Это очень обогатило армию, и, кроме того, еду можно было покупать, а не добывать у крестьян. Но скоро армия начала расти за счет этих самых крестьян, подозрительно быстро бросавших родные поля.
Что с этим делать, было непонятно. Надо было пробиваться в Айд. Невозможно бесконечно двигаться вперед и снова грабить собственную землю.
Под потолком витал дым курильницы и той травы, к которой в последнее время пристрастились вожди.
– Я уже объясняла, что мы не можем войти в Эльес – глаза богини метали искры.
Эльес был довольно богатым и большим городом, расположенным недалеко от границы. Захватив его, можно было надежно обеспечить армию на какое-то время, о чем советники мечтали уже давно.
– Они уже несколько месяцев назад заявили, что вышвырнут нас из своих пределов! Это наглость, которой свет не видывал! А сил у них не больше, чем у нас! Мы придем и возьмем!
– Да, придем и возьмем! – подхватили все остальные, стуча трубками по столу.
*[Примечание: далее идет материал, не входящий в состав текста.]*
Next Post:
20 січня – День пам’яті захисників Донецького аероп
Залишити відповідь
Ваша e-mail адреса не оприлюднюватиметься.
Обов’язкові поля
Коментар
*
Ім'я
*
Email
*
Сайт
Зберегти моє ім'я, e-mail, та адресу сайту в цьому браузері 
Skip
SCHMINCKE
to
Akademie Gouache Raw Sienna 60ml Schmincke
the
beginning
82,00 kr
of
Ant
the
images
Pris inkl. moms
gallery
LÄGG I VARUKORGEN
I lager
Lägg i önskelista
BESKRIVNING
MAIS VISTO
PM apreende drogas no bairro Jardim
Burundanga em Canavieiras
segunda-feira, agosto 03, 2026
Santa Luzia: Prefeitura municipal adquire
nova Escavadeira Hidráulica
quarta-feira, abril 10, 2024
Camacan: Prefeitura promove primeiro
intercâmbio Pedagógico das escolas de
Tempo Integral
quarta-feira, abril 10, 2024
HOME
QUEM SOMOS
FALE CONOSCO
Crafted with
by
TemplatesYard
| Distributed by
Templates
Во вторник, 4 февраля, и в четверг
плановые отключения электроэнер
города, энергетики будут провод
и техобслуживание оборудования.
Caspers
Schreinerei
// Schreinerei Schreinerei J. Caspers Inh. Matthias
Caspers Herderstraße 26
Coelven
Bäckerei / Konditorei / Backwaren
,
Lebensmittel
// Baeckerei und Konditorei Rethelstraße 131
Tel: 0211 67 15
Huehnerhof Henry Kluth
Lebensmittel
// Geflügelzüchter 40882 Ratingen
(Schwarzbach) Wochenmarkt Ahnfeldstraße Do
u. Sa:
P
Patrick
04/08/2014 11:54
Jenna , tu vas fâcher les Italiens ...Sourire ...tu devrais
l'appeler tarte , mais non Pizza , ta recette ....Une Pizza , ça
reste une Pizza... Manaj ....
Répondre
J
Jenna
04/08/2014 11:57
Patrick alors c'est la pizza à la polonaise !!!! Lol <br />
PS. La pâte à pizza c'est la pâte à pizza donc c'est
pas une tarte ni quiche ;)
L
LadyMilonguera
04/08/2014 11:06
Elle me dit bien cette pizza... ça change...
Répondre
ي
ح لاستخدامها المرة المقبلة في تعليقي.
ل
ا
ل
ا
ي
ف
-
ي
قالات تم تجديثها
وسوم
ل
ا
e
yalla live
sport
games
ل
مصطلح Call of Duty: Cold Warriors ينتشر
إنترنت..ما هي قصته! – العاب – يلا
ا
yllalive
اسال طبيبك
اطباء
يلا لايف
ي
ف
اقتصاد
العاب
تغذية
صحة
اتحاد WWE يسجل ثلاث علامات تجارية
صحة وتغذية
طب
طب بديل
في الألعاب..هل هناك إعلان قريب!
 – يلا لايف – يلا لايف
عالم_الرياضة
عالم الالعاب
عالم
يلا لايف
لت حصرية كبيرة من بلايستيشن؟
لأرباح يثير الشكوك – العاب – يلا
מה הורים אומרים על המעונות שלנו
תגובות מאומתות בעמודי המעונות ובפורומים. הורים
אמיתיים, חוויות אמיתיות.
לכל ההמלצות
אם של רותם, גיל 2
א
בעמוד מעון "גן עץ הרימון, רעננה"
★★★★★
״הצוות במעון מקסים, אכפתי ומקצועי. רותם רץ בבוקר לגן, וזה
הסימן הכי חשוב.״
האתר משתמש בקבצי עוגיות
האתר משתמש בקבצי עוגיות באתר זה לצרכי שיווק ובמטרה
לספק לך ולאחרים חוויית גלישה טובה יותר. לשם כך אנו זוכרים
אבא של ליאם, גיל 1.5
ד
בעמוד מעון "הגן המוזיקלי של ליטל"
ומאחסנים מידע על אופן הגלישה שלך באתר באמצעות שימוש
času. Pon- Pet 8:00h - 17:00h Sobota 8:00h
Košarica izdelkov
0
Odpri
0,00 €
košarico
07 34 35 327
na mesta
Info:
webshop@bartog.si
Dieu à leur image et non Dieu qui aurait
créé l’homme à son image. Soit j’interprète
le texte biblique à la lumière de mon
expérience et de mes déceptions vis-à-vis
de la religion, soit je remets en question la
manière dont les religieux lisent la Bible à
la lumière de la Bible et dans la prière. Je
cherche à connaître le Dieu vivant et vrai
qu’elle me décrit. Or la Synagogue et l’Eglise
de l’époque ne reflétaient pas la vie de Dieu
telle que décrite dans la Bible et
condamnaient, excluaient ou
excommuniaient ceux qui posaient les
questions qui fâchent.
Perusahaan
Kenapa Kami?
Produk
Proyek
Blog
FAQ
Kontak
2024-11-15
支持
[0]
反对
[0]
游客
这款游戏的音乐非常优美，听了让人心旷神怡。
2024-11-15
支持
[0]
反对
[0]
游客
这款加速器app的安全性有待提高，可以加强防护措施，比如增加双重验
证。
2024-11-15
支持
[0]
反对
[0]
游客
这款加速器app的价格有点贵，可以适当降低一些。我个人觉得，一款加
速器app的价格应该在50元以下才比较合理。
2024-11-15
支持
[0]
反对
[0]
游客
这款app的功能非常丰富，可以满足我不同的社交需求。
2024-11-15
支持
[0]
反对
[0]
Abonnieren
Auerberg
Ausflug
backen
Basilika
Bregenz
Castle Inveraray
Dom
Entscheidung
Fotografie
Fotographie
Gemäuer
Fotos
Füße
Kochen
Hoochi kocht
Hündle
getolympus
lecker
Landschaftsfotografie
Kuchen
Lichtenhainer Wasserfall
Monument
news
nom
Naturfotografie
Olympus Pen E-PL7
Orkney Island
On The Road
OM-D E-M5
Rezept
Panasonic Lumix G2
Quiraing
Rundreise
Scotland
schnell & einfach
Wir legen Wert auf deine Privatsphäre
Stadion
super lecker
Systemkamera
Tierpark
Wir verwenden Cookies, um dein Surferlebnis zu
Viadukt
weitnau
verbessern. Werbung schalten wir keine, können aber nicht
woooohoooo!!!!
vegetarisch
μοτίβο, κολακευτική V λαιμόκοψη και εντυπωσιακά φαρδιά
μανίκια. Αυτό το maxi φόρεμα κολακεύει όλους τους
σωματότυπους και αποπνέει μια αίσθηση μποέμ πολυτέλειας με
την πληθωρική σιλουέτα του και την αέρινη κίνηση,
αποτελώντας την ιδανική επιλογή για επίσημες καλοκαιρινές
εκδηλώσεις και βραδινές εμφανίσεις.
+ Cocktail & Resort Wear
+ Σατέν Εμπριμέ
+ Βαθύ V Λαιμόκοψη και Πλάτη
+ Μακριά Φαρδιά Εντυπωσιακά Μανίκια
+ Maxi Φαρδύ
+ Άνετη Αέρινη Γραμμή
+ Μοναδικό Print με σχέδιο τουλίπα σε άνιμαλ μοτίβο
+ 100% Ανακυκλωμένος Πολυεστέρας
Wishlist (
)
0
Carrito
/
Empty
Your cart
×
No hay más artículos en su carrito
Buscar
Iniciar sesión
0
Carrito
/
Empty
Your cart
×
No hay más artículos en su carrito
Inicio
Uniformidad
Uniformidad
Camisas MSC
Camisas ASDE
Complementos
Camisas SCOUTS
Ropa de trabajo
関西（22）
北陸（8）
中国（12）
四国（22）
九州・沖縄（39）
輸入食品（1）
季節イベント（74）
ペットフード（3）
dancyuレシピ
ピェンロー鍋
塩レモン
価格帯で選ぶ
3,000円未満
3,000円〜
– Не возьмем – спокойно сказала Сэиланн. – У нас не хватит сил, что бы вы ни говорили. Мы возьмем Илли, Ти, а потом Соньи. Посмотрите на карту. Здесь не больше сил, чем в Эльесе. Они рассредоточены. Они могут даже сдаться нам без боя, если окружить их по очереди, сначала мы возьмем Соньи, а потом Ти…
Кайс пристукнул ладонью катившийся курительный шарик.
– Это недостойный противник. Воинам обещана слава!
– Высокородные Ти выражали недовольство императорской властью. Я отправила тайного гонца, может обойтись без драки, и они вполне могут поддаться…
– А что нам до высокородных? Нам нужна славная битва! Мы пришли не для того, чтобы грабить крестьян, которые валятся в пыль и умоляют о пощаде! Нам нужна настоящая схватка! Разве это война? – Кайс, как потомственный воин из Айда, мог возразить и богине. Если можно возражать тэи, почему богиня должна быть исключением? Оставалось спорить.
Сэиланн была не прочь поспорить или убедить, пока вождь или глава не упирался лбом в каменную стену высокомерия.
– Они недовольны. Они могли бы давно поднять восстание, если бы им не грозили войска, но войска сейчас – связаны. Придя к ним, мы умножим свои силы.
– И потом придут опоздавшие императорские солдаты, и гвардия, и летающие машины… – возразил один старый глава.
– А! И будет вам ваша славная битва – уничтожающе закончила Сэиланн. – Чего вы и хотели. Да-а?